Dazu müssen wir allerdings ein wenig ausholen. Die Anfänge reichen bis zurück in die Schulzeit eines gewissen Werner K. Giesa, der später als Schriftsteller Karriere machte. Als Gymnasiast schrieb er damals, aus Spaß am Schreiben selbst, Science Fiction-Stories, die in der Schulklasse herumgingen und von den Mitschülern mehr oder weniger begeistert gelesen wurden. Auflage 1 Exemplar, handschriftlich, mit selbstgezeichneten Titelbildern, und das alles in der äußeren Form von Heftromanen, indessen mit einem Umfang von 12-16 engbeschriebenen Seiten.
     Um das Ganze etwas »lebensechter« aussehen zu lassen, bekamen die Hefte natürlich auch einen »Verlag«. Und der hieß eben »terrapress«. Naheliegend, weil es sich ja um Science Fiction handelte und darin der lateinische Name terra für die Erde sich längst eingebürgert hatte. Wofür press steht, dürfte ja wohl auch klar sein
     Mit der Zeit wurde das »Programm« inzwischen per Schreibmaschine, aber immer noch mit Auflage 1 ausgeweitet auf Fantasy, Grusel und auch Western; zugleich wurden die Titelbilder freizügiger, d.h. kaum ein Heft kam noch ohne mehr oder weniger nackte Mädchen auf dem Cover aus. Zugleich hielt der Sex auch in den Geschichten selbst Einzug. Und das in den späten 60er und frühen 70er Jahren in Deutschland, wo die Hosen der Romanhelden noch lange danach verflixt und zugenäht waren und etwas »freiere« SF nur aus Übersetzungen amerikanischer und englischer »New Wave«-Autoren bekannt war, allenfalls auch durch jüngere Werke Silverbergs. Dieser Aspekt meiner schreiberischen Aktivitäten hat sich immerhin bis heute gehalten; nicht immer zum Ergötzen meiner Redakteure und Lektoren
     So entstanden einige hundert dieser kleinen Heftchen
     Kurz vor dem Abitur erfolgte eine beachtliche Ausweitung: Zusammen mit einem Bekannten wurde ein Spiritus-Umdrucker gekauft.
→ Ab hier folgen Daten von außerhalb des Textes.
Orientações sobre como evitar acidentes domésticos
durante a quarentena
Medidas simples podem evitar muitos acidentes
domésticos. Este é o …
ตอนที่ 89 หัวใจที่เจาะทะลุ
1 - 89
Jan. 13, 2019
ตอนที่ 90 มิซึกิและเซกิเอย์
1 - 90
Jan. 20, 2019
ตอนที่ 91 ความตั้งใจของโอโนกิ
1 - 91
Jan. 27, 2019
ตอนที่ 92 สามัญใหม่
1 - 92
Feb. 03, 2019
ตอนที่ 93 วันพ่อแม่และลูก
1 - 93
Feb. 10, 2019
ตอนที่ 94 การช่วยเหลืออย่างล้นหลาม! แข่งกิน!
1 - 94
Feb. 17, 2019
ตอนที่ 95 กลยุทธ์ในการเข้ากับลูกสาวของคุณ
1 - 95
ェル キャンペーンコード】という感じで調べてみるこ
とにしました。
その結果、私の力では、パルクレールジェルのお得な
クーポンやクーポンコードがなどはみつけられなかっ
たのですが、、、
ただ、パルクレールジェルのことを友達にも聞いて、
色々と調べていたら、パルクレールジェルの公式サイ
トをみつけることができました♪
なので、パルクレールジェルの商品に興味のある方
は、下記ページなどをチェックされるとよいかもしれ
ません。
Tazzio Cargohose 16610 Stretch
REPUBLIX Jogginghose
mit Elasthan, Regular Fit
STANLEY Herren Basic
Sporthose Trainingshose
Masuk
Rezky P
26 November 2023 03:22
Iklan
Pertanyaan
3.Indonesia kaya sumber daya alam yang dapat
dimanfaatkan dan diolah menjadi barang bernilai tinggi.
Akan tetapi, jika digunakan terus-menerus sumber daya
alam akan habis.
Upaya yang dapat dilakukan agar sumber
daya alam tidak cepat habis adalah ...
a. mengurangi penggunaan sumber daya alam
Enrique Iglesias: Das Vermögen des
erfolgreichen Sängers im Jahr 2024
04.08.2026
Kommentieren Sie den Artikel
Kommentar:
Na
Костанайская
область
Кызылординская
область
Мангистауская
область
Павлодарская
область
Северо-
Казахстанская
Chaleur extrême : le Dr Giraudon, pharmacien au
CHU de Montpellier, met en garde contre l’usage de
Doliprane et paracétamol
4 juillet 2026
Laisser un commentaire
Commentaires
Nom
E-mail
Fortan wurden die Geschichten nicht mehr auf normales Papier, sondern auf Carbonmatritzen getippt, und für die Titelbilder standen immerhin sieben verschiedene Farben zur Verfügung. Die Auflage stieg von »1« auf »variabel«, und das SF-Fandom wurde mit giesa'schen Publikationen förmlich überschwemmt. Und aus »terrapress« wurde der »nichtkommerzielle Fan-Verlag terrapress« (unter der Regie von Giesa, während Partner Ernst Albert für die drucktechnische Abwicklung zuständig war und seine Abteilung augenzwinkernd »rapide-druck gmbh & co kg« nannte natürlich von einer echten Firma weit entfernt.
     Und wer da immer behaupten mag, mit dem Spirit-Carbon-Umdruck seien nur kleine Auflagen bis etwa 100 Exemplare zu bewerkstelligen, kannte den »rapide-druck«-Umdrucker nicht, der heute noch, längst nicht mehr benutzt, auf Giesa's Dachboden steht: Bis zu 800 (achthundert!) lesbare Drucke waren möglich! Erst darüber hinaus waren die Matritzen dann doch so abgenutzt, daß der Aufwand, mit noch höherem Walzen-Andruck vielleicht doch noch etwas mehr herauszukitzeln, sich nicht mehr lohnte. Was allerdings stimmt: Nach einer solchen Druck-Orgie stanken alle Beteiligten nach Alkohol, als wären sie gerade aus einem Schnapsfaß geklettert
     Als dann Ende der 70er Jahre Giesas Wechsel vom Fan- zum Profi-Autor erfolgte, blieb für diese Fan-Produktionen immer weniger Zeit, so daß sie bald eingestellt wurden. Die Erinnerung an »terrapress« ist aber immer noch präsent Stories tragen für gewöhnlich den Vermerk Copyright © by Werner K. Giesa & terrapress.

Und was
ist »terrapress« heute?

Ganz sicher kein produzierender Verlag mehr, weder kommerziell noch nichtkommerziell. Eher eine IDEE, vielleicht auch ein Informations-Pool über die schriftstellerischen, zeichnerischen und sonstwie oder sonstwas publizierenden Aktivitäten W. K. Giesas und eventuell auch anderer Fans und Kollegen und vielleicht auch hier und da mal was zum Herunterladen. Was es sonst noch ist oder werden könnte lassen wir uns überraschen

     Was auf jeden Fall außer der Erinnerung an damals und die nostalgischen Copyright-Vermerke geblieben ist, ist das »Verlags«-Logo: das große »T«, das auf der Erdkugel steht. Nur eben heute in Farbe und nicht mehr in Schwarzweiß wie damals

     » et in hoc signum vince!«, wie es so schön lateinisch heißt 1)

     Und daran wollen wir uns halten!